Waarom verwacht men dat niet van u?
„Ik groeide op in een klein dorpje op de Veluwe. Daar konden ze niet omgaan met mensen met een andere kleur. Dan ga je een kind afkammen, buitensluiten, apart zetten en ram je de zang en dans er wel uit. Ik hoop dat mijn kunst een manier is om te zeggen: je hebt me nog steeds niet te pakken. Elke keer als er weer een boek uitkomt, denk ik weer: je hebt me niet te pakken."
U bent een nazaat uit de familie Peek. Uw betovergrootvader was een van de oprichters van warenhuis Peek en Cloppenburg. Werd hier vroeger bij u thuis ook over gesproken?
„Ja, maar dan vanaf de andere kant. De rechterzijde van het spectrum, zeg maar. Ik ben dus ook heel ingevoerd in die hoek. Alles wat uit de monden van de Ruttes en Trumps van deze wereld komt: in mijn jeugd hoorde ik thuis niet anders."
Uw gedachtegoed ging de andere kant op. Voelde dat als het verloochenen van uw familie?
„Ja. het zorgt voor afstand. Ik vind het fijn - zoals iedereen dat vindt - als je vriendelijk en aardig tegen me bent. Het is dus fijn als je familie dat is. Dat was in mijn geval niet zo. Ik werd werkelijk onaardig bejegend. Het had een grote negatieve invloed op mij. Op een gegeven moment heb ik besloten om afstand van hen te nemen. Het verdrietige is dat mijn leven erop vooruit ging. Dat klinkt gemeen, maar het was zo. Ik bloeide op toen ik uit de greep van mijn familie was. Ik had liever gezien dat het anders was."
„Ik ben er juist een voorzichtiger mens van geworden, een wantrouwend mens, een angstig mens."
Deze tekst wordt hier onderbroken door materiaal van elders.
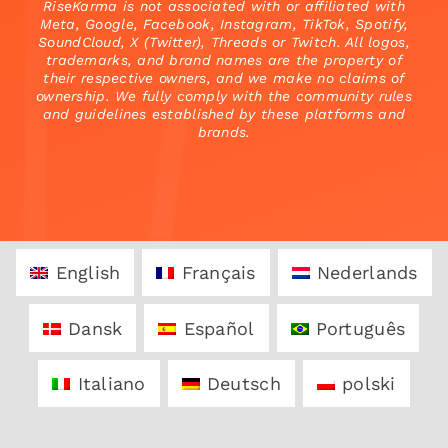
RiseKarma is not associated with or affiliated with
Meta, Google, Facebook, Instagram, TikTok, Spotify,
SoundCloud, X (Twitter), Threads or Twitch. All logos,
trademarks, and brand names are the property of
their respective owners, and we make no claims of
ownership. We fully comply with the community rules
and guidelines established by these platforms and
brands.
English
Français
Nederlands
Dansk
Español
Português
Italiano
Deutsch
polski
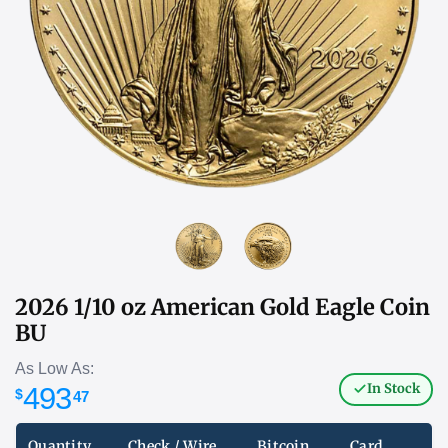
2026 1/10 oz American Gold Eagle Coin
BU
As Low As:
In Stock
493
$
47
Quantity
Check / Wire
Bitcoin
Card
„Ook al ligt het nu al jaren achter me, nog steeds voelt het alsof het niet klopt. Alsof er iets niet helemaal goed is gegaan. Het woord hechting: therapeuten zijn er gek op. Als daar dingen niet helemaal goed zijn gegaan, is de eerste klap een daalder waard. Ik geloof niet in what doesn’t kill you makes you stronger. Ik ben er juist een voorzichtiger mens van geworden, een wantrouwend mens, een angstig mens. Ik raad het niemand aan. Zo’n pad is persoonlijk en dat moet iedereen voor zichzelf beslissen. Maar wat je ook doet: wij als samenleving moeten voor je klaarstaan. Mensen horen bij elkaar."
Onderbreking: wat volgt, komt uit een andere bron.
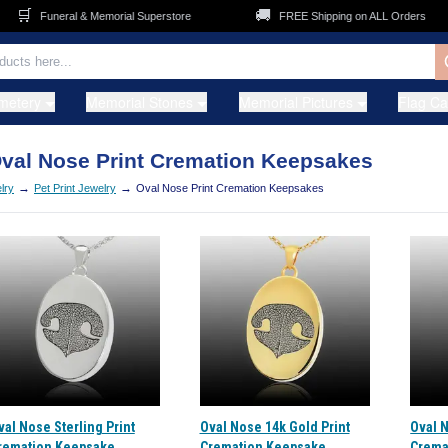
🛒
🚚
Funeral & Memorial Superstore
FREE Shipping on ALL Orders
metery
Memorial Stones
Memorial Pictures
Flag C
val Nose Print Cremation Keepsakes
→
→
lry
Pet Print Jewelry
Oval Nose Print Cremation Keepsakes
val Nose Sterling Print
Oval Nose 14k Gold Print
Oval 
remation Keepsake
Cremation Keepsake
Crema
Is intuïtie voor u belangrijk?
„Intuïtie zou voor iedereen belangrijk moeten zijn. Het is deel van ons, bepalend en ingrijpend, maar we mogen er niets mee. Je hebt niets aan je intuïtie als je een tentamen maakt, als je je targets moet halen op je werk. Met je intuïtie mag je niks doen. Je zou het zomaar eens kunnen gaan wantrouwen, want het wordt nergens beloond. Die intuïtie zou zomaar eens kunnen zijn wie wij werkelijk zijn. De kunstenaar moet ermee aan de slag. Door gul te zijn, wil ik dat een 17-jarige jongen, zoals ik vroeger was, hoop houdt, misschien wel door een 47-jarige als ik, die mijmert, droomt en dat opschrijft."